What happens when a husband (Joel Edgerton) and wife (Jennifer Garner), who can’t conceive, write down all the qualities their hoped-for child would have and bury those wishes in a box under a tree? In this case, a child (CJ Adams) grows from those wishes. Although this film didn’t receive critical acclaim, I gave it five stars. It will tug at your heart as the couple gives total acceptance to their odd little boy and learns something important from the experience.
When a young woman decides to get married and the planning begins, this father is left with little to do except wonder where the time went. A remake of a classic 1950 comedy, this version has become a classic itself. In it, Steve Martin plays a character who does not want to let his daughter go, and Diane Keaton plays the mother who has so much fun planning the extravagant nuptials, she nearly forgets that her husband is more than just a checkbook.
Family drama, tragedy, infidelity, and jealousy all come together in this film starring Jeff Bridges and Kim Basinger. A children’s-book writer hires an assistant (Jon Foster) for the summer, and the assistant finds himself in the dearth of dysfunction resulting from the deaths of the couple’s two teenage sons. The young surviving daughter, played by Elle Fanning, lives in the shadow of her brothers, who although deceased, are very much present in the many photographs that dominate the home.
Mrs. Brady (Shelley Long) lives the good life with her salad family until a man who claims to be her first husband shows up, threatening her storybook world. If Carol’s husband is alive, then are she and Mike (Gary Cole) really married? And if they aren’t married, does this mean that Marcia and Greg can finally be together? For anyone who watched the Brady Bunch television series, there are plenty of throwbacks in this film, such as Jan’s George Glass, mysterious artifacts, and crack detective work performed by the youngest Bradys.

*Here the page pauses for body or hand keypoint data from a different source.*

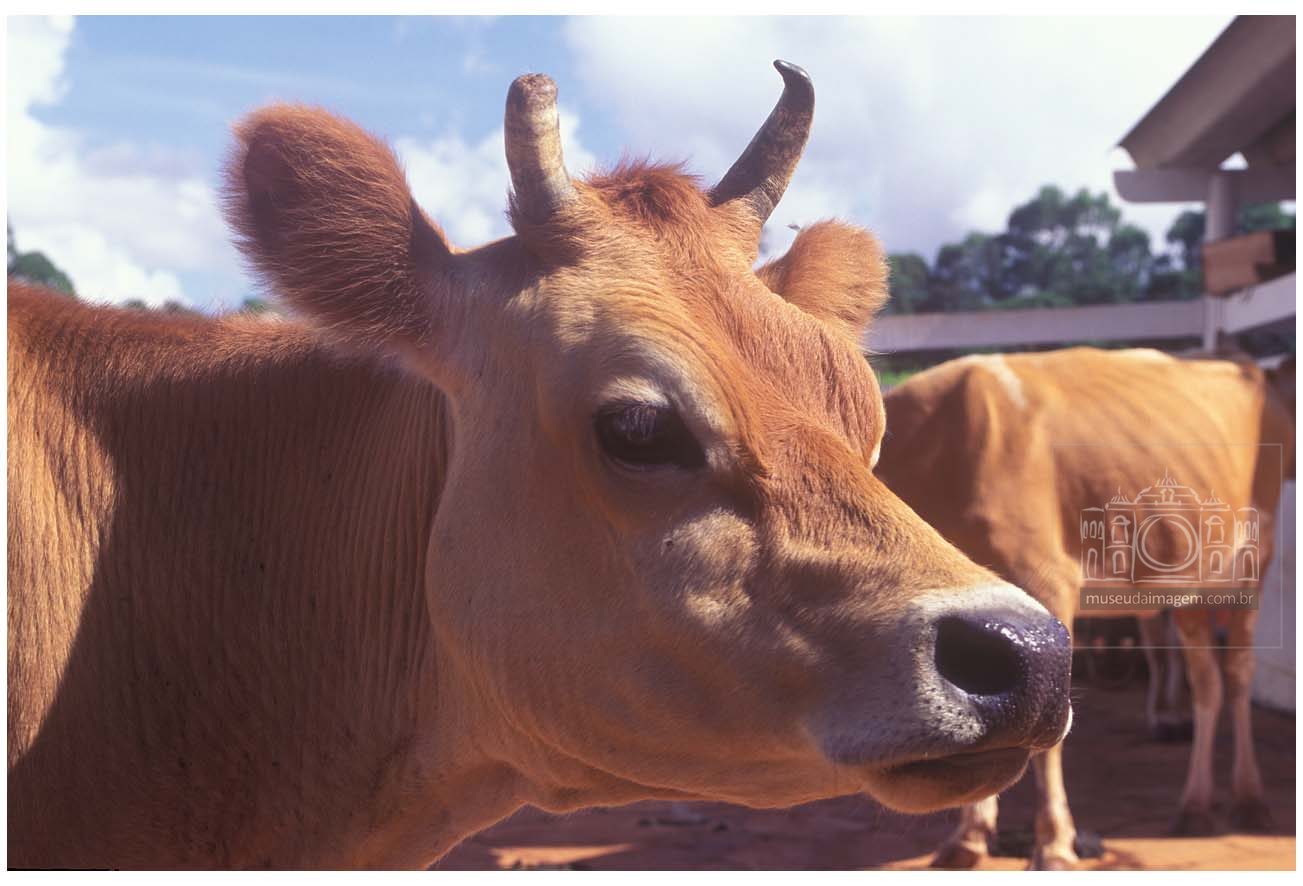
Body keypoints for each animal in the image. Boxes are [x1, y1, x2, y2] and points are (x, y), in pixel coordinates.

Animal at [874, 347, 1293, 870]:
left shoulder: (1044, 577)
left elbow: (1047, 735)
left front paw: (1055, 843)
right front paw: (969, 837)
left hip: (1252, 562)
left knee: (1236, 676)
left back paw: (1247, 799)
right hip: (1190, 580)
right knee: (1207, 683)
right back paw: (1195, 806)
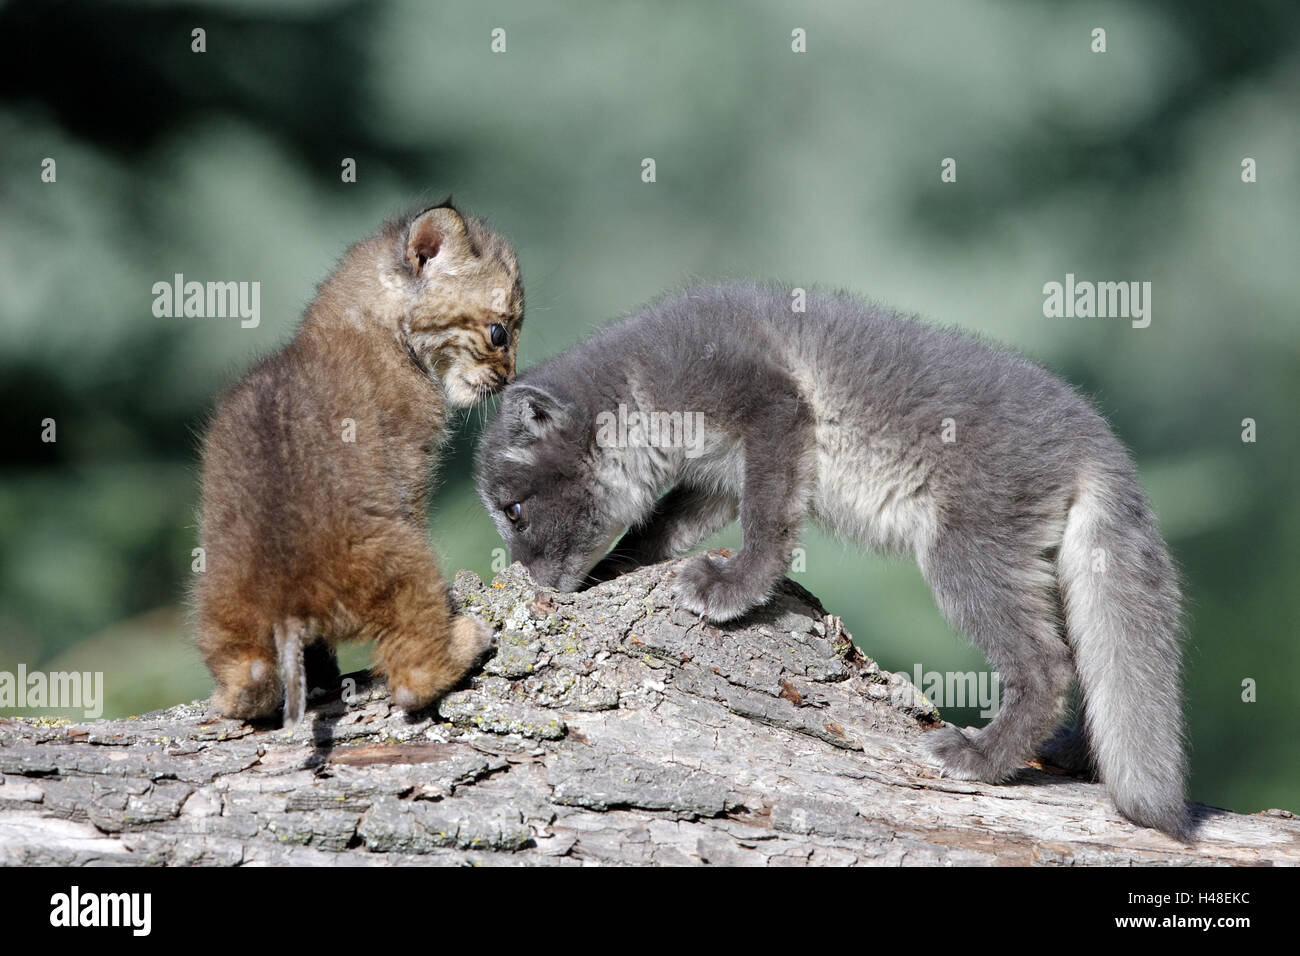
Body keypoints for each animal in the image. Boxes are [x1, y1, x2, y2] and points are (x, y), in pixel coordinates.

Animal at [195, 201, 520, 723]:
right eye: (499, 333)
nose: (510, 378)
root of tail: (285, 591)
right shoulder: (409, 468)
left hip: (214, 593)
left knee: (250, 683)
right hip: (403, 559)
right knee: (411, 680)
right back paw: (467, 642)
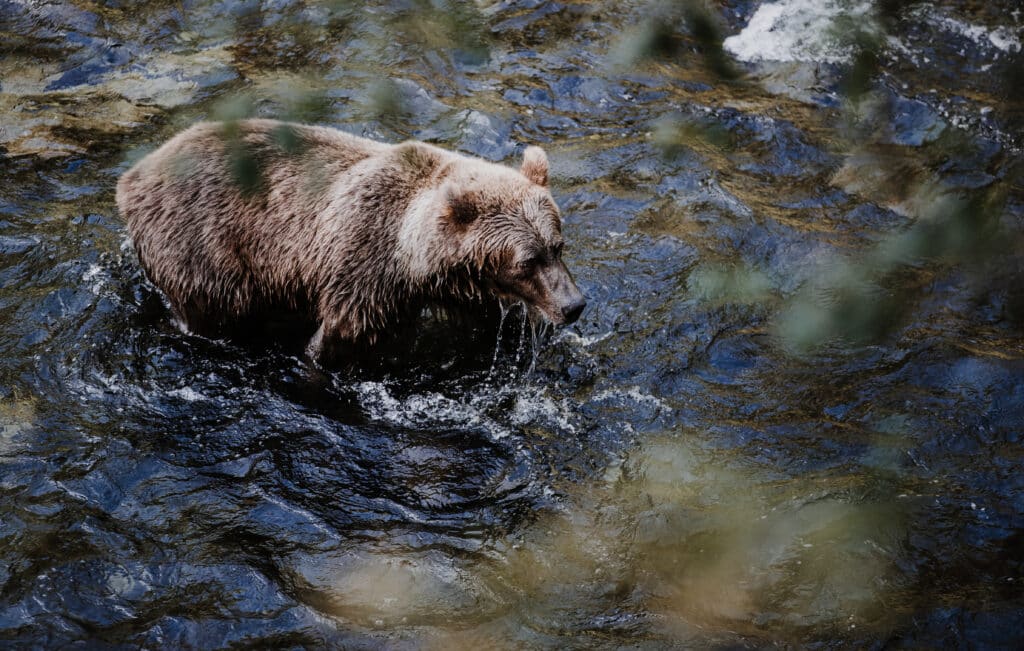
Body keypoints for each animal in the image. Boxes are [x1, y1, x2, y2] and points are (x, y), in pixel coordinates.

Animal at [115, 118, 585, 361]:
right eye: (526, 261)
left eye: (557, 246)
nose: (574, 305)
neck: (410, 258)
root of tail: (132, 176)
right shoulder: (361, 266)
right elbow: (340, 337)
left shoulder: (453, 288)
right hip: (203, 245)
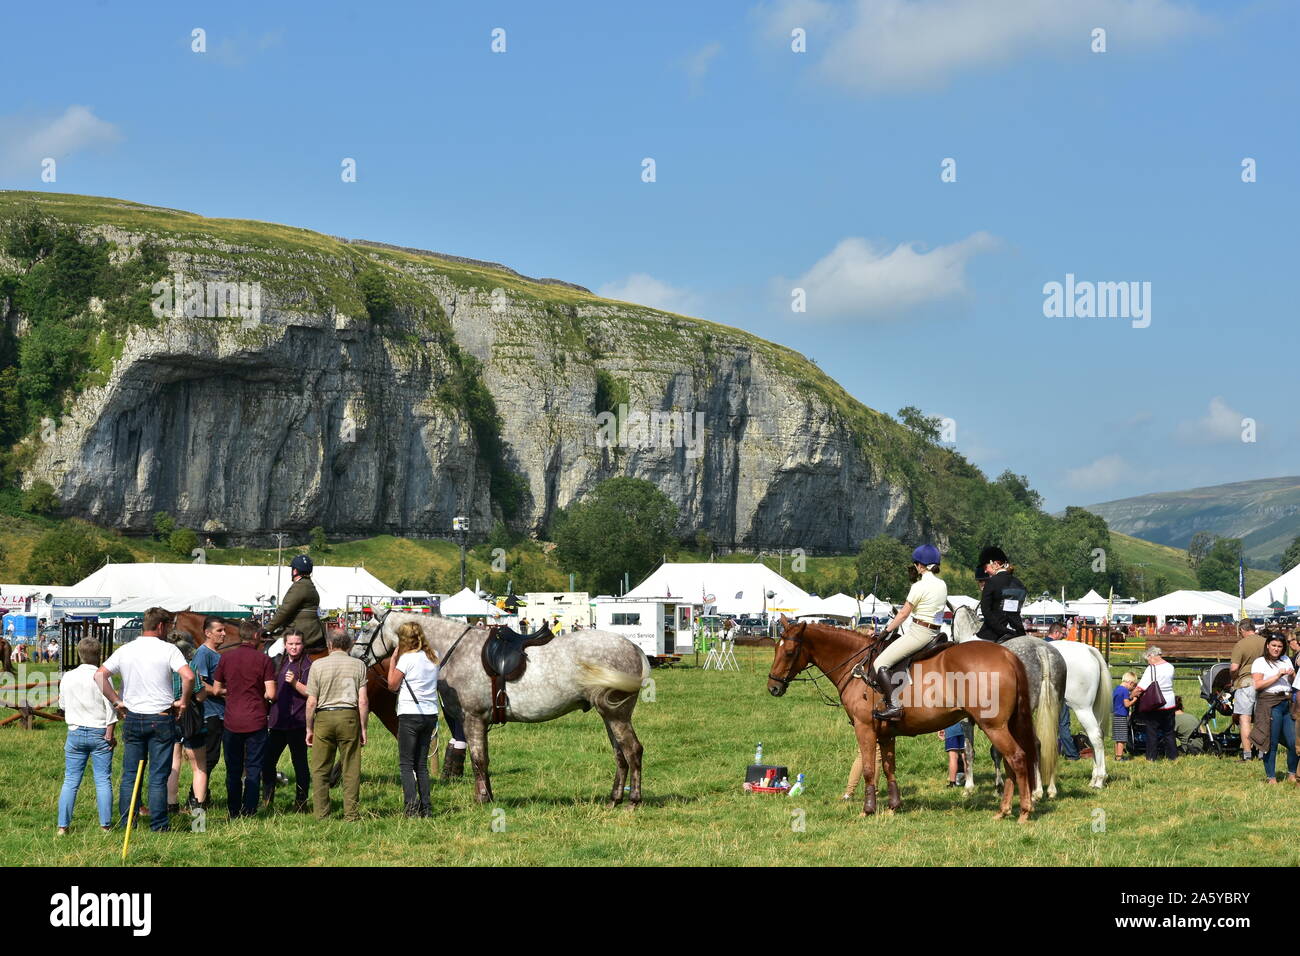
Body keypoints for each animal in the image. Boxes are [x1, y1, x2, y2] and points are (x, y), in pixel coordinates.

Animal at [361, 613, 650, 806]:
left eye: (365, 631)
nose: (357, 656)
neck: (457, 651)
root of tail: (634, 648)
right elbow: (483, 759)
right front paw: (487, 795)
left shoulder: (473, 718)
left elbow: (478, 759)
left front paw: (481, 799)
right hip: (609, 716)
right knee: (620, 754)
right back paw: (614, 799)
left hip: (616, 715)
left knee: (632, 750)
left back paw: (633, 800)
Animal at [769, 616, 1034, 827]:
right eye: (775, 649)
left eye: (789, 652)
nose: (773, 687)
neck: (858, 667)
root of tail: (1007, 654)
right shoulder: (886, 733)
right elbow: (889, 768)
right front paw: (893, 806)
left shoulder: (865, 729)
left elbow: (868, 769)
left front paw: (868, 809)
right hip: (1004, 726)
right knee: (1010, 763)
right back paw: (1004, 810)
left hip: (994, 726)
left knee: (1017, 758)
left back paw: (1023, 811)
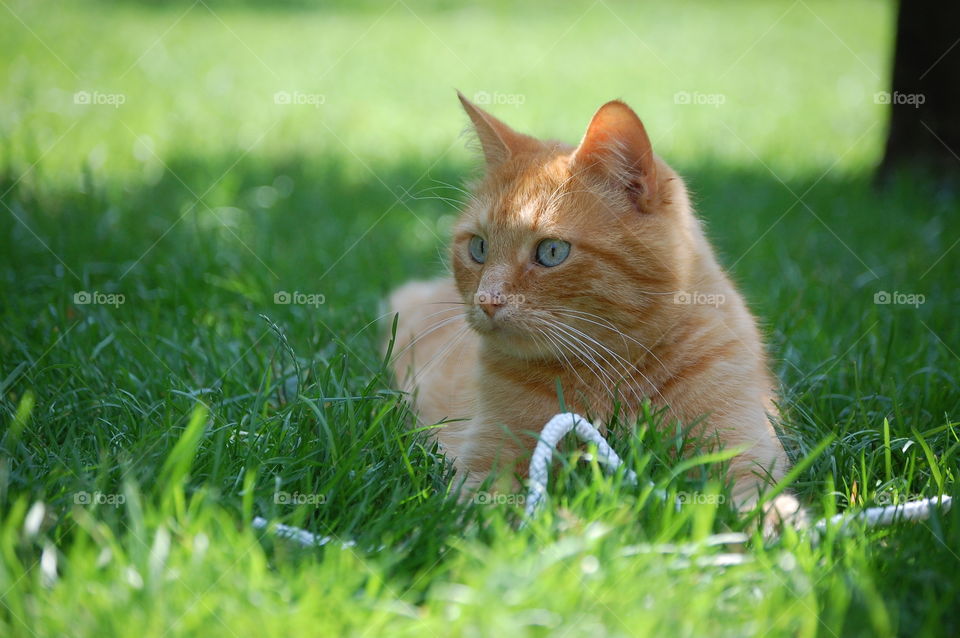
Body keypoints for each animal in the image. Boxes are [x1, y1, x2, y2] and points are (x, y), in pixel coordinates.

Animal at [386, 91, 800, 528]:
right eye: (478, 247)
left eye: (552, 251)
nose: (487, 299)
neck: (613, 374)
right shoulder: (485, 466)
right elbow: (500, 514)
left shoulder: (742, 450)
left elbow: (756, 497)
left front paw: (779, 526)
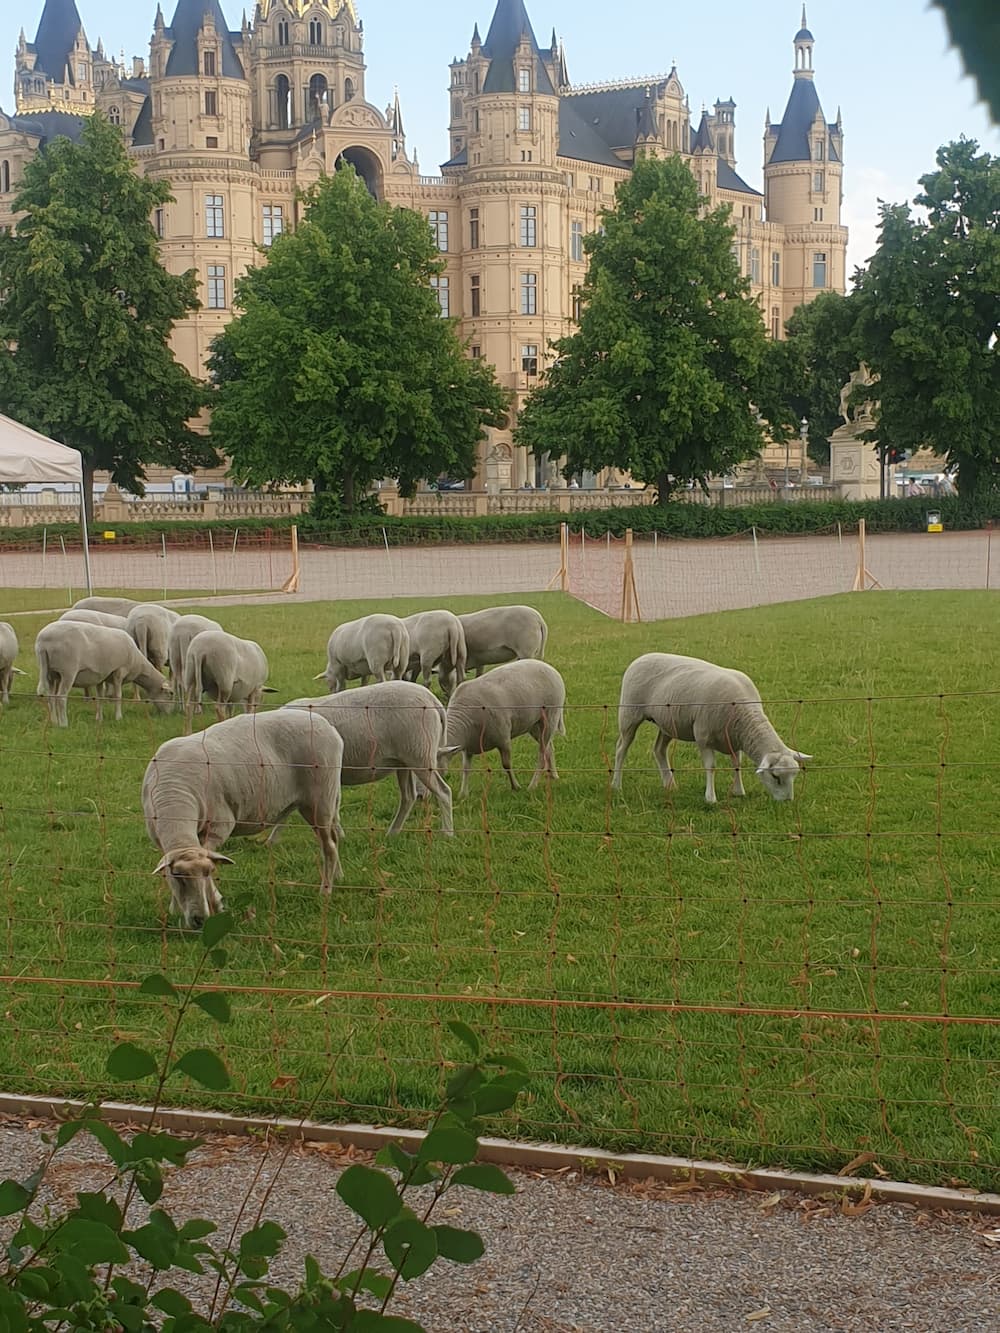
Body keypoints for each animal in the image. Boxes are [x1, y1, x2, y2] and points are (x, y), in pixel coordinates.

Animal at [34, 618, 173, 725]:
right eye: (170, 694)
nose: (169, 715)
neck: (137, 664)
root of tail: (42, 643)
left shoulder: (101, 676)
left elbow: (100, 697)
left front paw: (99, 719)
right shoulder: (119, 671)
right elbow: (118, 696)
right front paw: (118, 717)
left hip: (51, 674)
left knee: (51, 696)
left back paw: (54, 722)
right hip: (68, 671)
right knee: (61, 697)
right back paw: (63, 724)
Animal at [141, 709, 344, 927]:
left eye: (208, 872)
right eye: (178, 876)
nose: (199, 920)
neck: (174, 795)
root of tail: (329, 728)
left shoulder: (219, 826)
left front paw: (217, 904)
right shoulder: (163, 842)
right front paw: (174, 908)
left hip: (319, 799)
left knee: (329, 846)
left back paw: (325, 890)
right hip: (326, 800)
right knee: (332, 839)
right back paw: (338, 876)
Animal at [282, 687, 453, 831]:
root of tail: (432, 700)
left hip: (420, 755)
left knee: (443, 791)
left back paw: (447, 833)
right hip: (405, 760)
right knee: (408, 796)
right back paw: (392, 834)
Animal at [445, 658, 565, 794]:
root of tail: (550, 668)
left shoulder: (503, 739)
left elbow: (506, 765)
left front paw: (515, 787)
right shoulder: (468, 747)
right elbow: (466, 768)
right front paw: (463, 793)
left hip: (550, 717)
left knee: (542, 756)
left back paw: (532, 786)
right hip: (534, 725)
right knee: (549, 748)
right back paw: (554, 775)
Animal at [610, 653, 816, 799]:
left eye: (794, 776)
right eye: (775, 777)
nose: (787, 801)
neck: (743, 713)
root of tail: (641, 657)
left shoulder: (735, 739)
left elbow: (737, 765)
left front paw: (738, 791)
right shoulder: (703, 737)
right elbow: (711, 766)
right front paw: (710, 798)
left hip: (667, 722)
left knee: (659, 750)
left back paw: (670, 785)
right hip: (629, 714)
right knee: (621, 748)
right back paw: (616, 785)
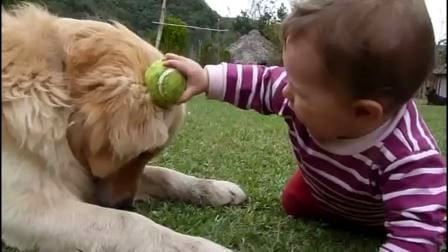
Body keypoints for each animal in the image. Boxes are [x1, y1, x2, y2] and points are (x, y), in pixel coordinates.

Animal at [1, 3, 247, 252]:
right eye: (139, 153)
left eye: (147, 155)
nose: (125, 203)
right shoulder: (26, 208)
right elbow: (129, 223)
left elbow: (163, 174)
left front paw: (213, 188)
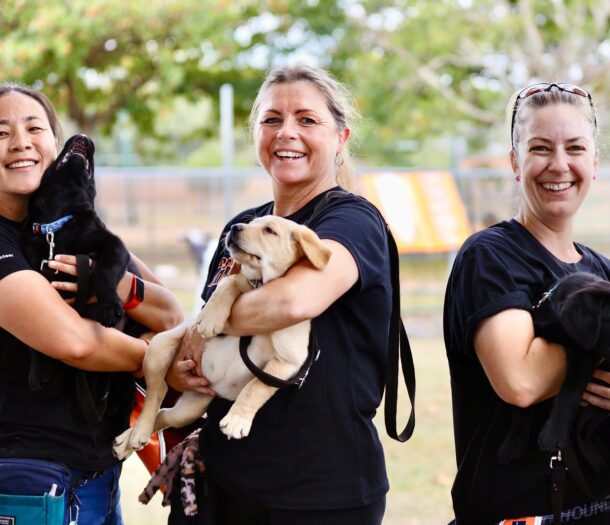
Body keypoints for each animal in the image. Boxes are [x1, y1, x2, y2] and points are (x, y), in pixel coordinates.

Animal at [114, 215, 332, 456]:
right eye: (252, 223)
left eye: (269, 230)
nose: (235, 227)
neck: (262, 284)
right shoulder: (243, 284)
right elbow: (230, 282)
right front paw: (211, 317)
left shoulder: (287, 363)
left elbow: (256, 388)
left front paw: (237, 420)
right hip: (159, 347)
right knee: (156, 394)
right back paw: (136, 433)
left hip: (192, 407)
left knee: (165, 413)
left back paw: (128, 441)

Any discussion of family movies must include the relationship between sisters, in this case played by Tina Fey and Amy Poehler. When their parents sell their childhood home, all that’s left to do is clean out the room they shared. And since they’re back home and plenty of their old classmates still remain in town, the sisters decide to have one last bash. All the drama and destruction that teenage party movies celebrate are present in Sisters, but these are adults—acting like teens. It’s lots of fun until it’s time to survey the damages.